[Dataset records]

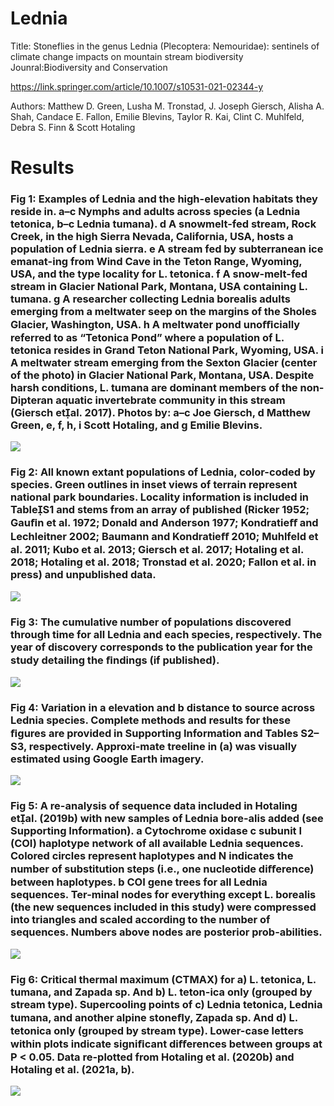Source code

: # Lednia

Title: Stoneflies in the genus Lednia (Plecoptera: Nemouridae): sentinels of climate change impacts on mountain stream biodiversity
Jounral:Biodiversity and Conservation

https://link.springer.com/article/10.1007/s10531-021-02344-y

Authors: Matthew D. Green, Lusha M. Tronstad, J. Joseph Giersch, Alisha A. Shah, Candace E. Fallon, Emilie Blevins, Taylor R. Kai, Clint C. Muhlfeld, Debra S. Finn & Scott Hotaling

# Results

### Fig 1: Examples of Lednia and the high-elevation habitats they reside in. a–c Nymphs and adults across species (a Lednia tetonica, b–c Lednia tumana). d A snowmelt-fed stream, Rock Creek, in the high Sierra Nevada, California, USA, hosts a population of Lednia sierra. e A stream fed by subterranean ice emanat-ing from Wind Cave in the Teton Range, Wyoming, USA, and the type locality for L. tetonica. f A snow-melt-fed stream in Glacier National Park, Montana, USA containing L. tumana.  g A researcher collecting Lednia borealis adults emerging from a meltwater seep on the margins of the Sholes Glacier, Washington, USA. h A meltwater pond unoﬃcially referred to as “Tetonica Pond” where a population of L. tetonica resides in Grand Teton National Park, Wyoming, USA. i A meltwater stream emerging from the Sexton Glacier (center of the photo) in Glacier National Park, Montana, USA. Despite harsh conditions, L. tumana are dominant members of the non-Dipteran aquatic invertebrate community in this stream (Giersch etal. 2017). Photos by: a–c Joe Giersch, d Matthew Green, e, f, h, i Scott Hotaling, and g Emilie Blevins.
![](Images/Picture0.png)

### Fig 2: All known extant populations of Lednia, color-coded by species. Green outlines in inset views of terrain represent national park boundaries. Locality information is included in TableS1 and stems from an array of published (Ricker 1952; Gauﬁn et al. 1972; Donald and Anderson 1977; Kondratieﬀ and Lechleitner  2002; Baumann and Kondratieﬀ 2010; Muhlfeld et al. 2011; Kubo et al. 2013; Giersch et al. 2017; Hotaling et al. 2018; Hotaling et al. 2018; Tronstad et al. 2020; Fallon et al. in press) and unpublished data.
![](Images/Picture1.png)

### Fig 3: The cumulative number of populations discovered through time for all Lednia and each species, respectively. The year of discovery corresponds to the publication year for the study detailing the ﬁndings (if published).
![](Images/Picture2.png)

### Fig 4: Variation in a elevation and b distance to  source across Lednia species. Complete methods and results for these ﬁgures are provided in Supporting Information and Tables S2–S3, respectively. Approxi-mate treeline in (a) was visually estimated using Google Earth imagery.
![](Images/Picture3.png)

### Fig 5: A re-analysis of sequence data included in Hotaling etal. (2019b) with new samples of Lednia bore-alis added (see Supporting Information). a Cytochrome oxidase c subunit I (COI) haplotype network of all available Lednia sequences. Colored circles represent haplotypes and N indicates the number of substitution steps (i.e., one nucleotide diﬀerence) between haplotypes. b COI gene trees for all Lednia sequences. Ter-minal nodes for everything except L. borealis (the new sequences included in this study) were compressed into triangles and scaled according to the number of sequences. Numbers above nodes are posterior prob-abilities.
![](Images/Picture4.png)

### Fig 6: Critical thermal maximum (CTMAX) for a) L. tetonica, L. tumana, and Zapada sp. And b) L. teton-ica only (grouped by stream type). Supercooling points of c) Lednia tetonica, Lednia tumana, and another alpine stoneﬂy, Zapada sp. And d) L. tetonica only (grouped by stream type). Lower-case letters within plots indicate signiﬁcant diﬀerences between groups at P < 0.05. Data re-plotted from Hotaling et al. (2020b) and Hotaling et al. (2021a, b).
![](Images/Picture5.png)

_WHAT IS NEEDED:_
Within the entries above, how many lines include the word "respectively"? Respond with the number only.

_WORKED SOLUTION:_
2